Revision history for this message
Dr. David Alan Gilbert (dgilbert-h) wrote :

Looking at todays failures, which is a much more modern qemu we've got a similar case:

http://logs.openstack.org/55/328055/12/check/gate-tempest-dsvm-multinode-live-migration/e4d241f/logs/subnode-2/libvirt/libvirtd.txt.gz#_2016-06-28_12_51_58_804
http://logs.openstack.org/55/328055/12/check/gate-tempest-dsvm-multinode-live-migration/e4d241f/logs/libvirt/qemu/instance-00000003.txt.gz

a) 12:51:58.804+0000: receives a query-migrate reply saying all is fine
b) 12:51:58.908+0000: receives a STOP from the source qemu saying it's nearly finished
c) 12:52:01.358+0000: ! receives a query-migrate reply saying migration has failed
d) 12:52:01.377760Z qemu-system-x86_64: load of migration failed: Input/output error
e) 12:52:01.360+0000: "event": "RESUME"
f) 12:52:03.136445Z qemu-system-x86_64: terminating on signal 15 from pid 18359

(d) comes from the destination.
OK, so migration failed - but we can't really tell who blinked first; the destination gives the I/O error probably because the source migration went away from it's point of view (probably!), either due to a network issue or the source dieing.

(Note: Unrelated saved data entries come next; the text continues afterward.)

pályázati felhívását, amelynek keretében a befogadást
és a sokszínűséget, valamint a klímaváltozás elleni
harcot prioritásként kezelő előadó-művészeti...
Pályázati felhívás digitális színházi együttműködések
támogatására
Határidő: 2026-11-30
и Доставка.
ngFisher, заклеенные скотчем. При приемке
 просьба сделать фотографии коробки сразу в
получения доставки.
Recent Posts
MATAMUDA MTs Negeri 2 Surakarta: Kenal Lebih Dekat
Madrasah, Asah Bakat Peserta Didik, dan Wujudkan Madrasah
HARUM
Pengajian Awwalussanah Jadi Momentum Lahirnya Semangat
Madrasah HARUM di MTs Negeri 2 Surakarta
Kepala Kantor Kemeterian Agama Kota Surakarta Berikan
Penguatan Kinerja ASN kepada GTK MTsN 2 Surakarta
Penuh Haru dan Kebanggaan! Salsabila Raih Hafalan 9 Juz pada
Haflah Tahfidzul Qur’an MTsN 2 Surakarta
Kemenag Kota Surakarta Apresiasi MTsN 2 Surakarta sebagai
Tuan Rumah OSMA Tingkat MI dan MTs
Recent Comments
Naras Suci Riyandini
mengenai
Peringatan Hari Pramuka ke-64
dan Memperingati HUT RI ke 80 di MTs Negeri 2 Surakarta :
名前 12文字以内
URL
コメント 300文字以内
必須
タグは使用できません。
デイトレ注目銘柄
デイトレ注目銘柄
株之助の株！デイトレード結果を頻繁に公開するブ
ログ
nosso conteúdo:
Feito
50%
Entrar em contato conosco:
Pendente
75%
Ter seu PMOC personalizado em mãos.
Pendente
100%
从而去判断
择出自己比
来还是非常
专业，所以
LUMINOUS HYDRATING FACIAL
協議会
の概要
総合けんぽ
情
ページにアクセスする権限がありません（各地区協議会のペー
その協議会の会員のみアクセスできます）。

Given that we see the migration failed slightly earlier on the source it's probably the source dieing by itself - but unfortunately with no error in teh source qemu log before it quits.

We need some debugging in the version of qemu that's run - unfortunately the ubuntu qemu packages dont seem to have any of qemu's tracing turned on either.